■ INPUT DATA ■
= = = = =

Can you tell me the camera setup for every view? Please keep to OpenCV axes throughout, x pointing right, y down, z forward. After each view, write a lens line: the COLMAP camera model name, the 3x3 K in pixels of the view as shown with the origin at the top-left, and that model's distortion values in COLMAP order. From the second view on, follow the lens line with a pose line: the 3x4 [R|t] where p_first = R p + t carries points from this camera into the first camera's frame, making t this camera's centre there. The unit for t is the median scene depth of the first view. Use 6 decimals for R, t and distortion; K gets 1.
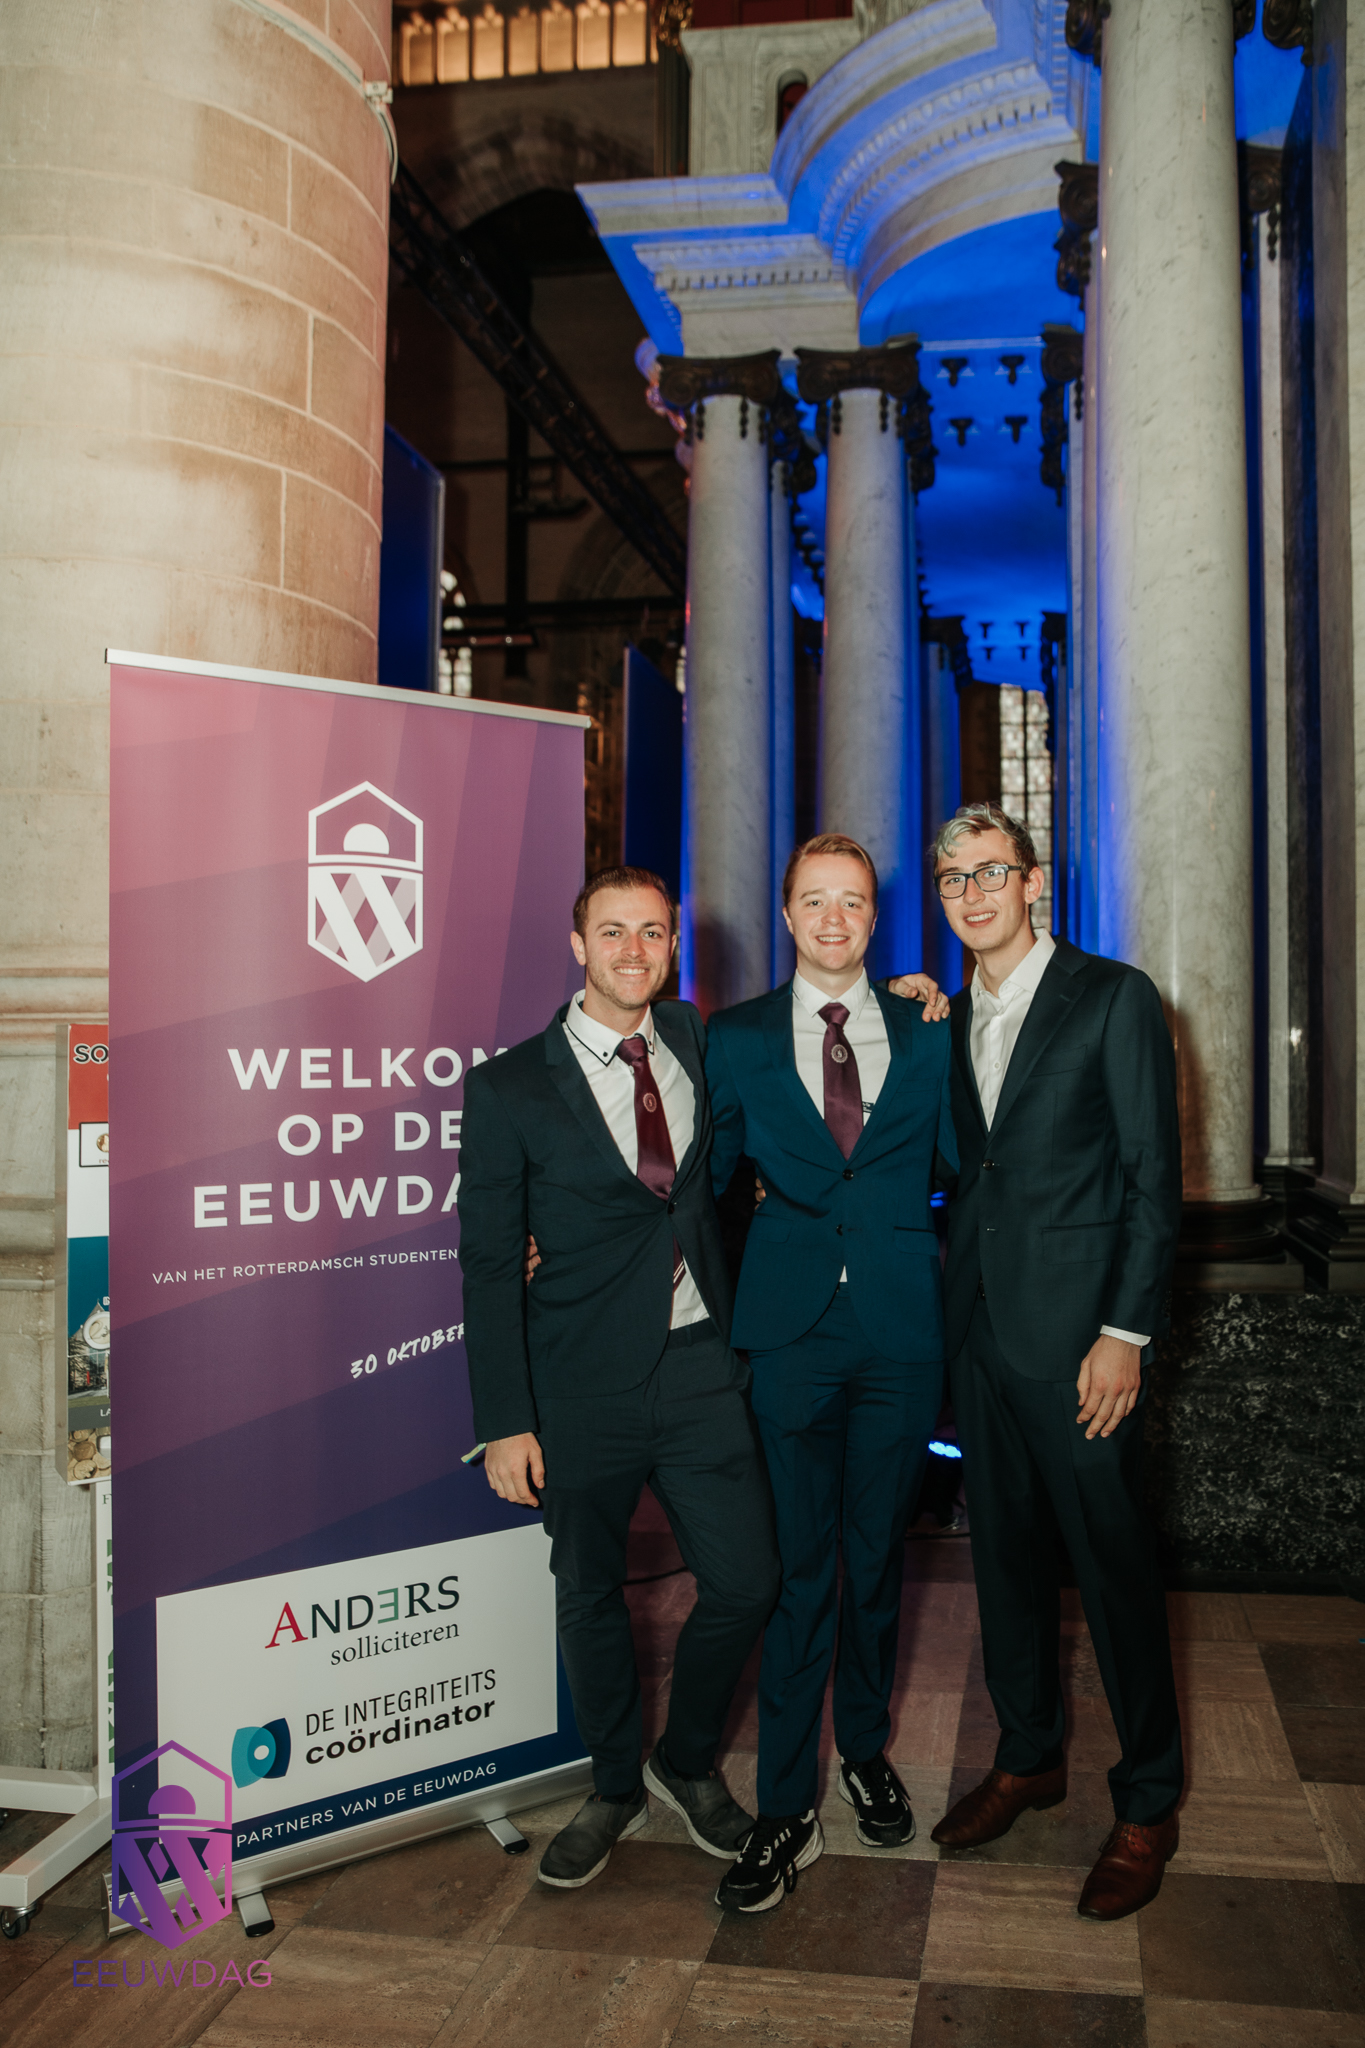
lens RADIAL K [[1343.7, 0, 684.8], [0, 1343.7, 1043.1], [0, 0, 1]] dist [-0.080282, 0.056215]
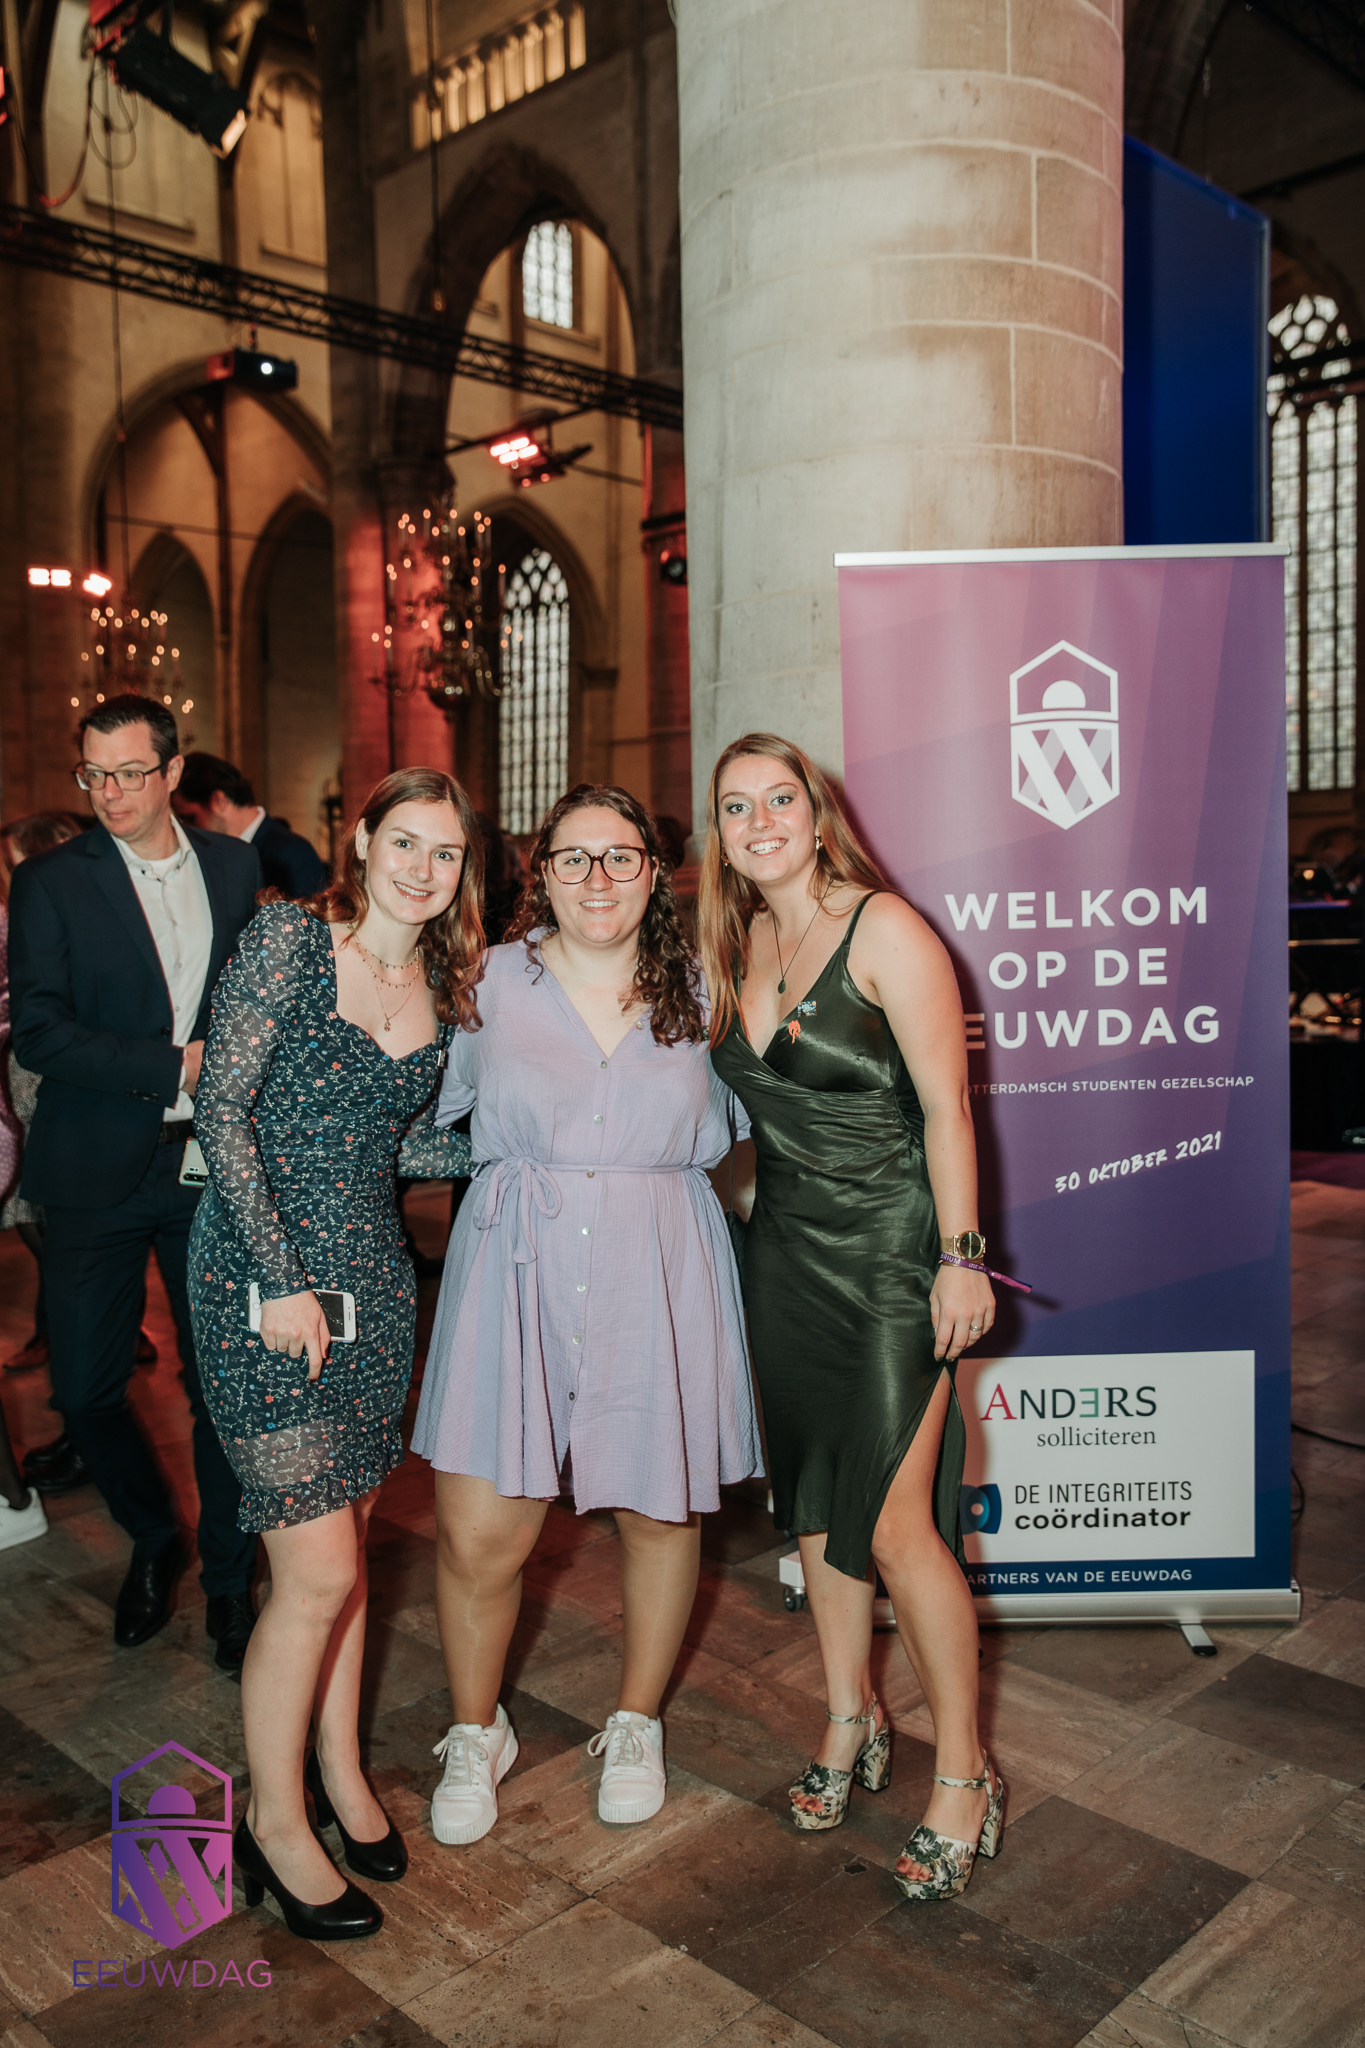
lens RADIAL K [[1719.1, 0, 682.5], [0, 1719.1, 1024.0], [0, 0, 1]] dist [0.002066, 0.019223]
pose [[0.796794, 0.026569, -0.603667, 0.353779], [0.031770, 0.995809, 0.085762, -0.018116], [0.603416, -0.087513, 0.792610, -0.297167]]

= = = = =

■ TASK DESCRIPTION ■
Please lay out the listing above as a two-column CSV with the headers ask and reply. Give one row for each thing asked, with what was asked and its answer, each in a single quoted field and with line breaks turned into spaces. Leave the pictures out of the result.

■ FINISHED EXERCISE ■
ask,reply
"Can you tell me the camera setup for every view? Please keep to OpenCV axes throughout, x pointing right, y down, z forward. After each view, write a lens line: the COLMAP camera model name, the 3x3 K in pixels of the view as shown with the origin at the top-left, and that model's distortion values in COLMAP order. From the second view on, follow the lens line with a pose line: the 3x4 [R|t] where p_first = R p + t carries points from this camera into the first camera's frame, making t this camera's centre there. The unit for t is the median scene depth of the first view. Use 6 decimals for R, t and distortion; K gets 1.","lens RADIAL K [[1343.7, 0, 684.8], [0, 1343.7, 1043.1], [0, 0, 1]] dist [-0.080282, 0.056215] lens RADIAL K [[1719.1, 0, 682.5], [0, 1719.1, 1024.0], [0, 0, 1]] dist [0.002066, 0.019223] pose [[0.796794, 0.026569, -0.603667, 0.353779], [0.031770, 0.995809, 0.085762, -0.018116], [0.603416, -0.087513, 0.792610, -0.297167]]"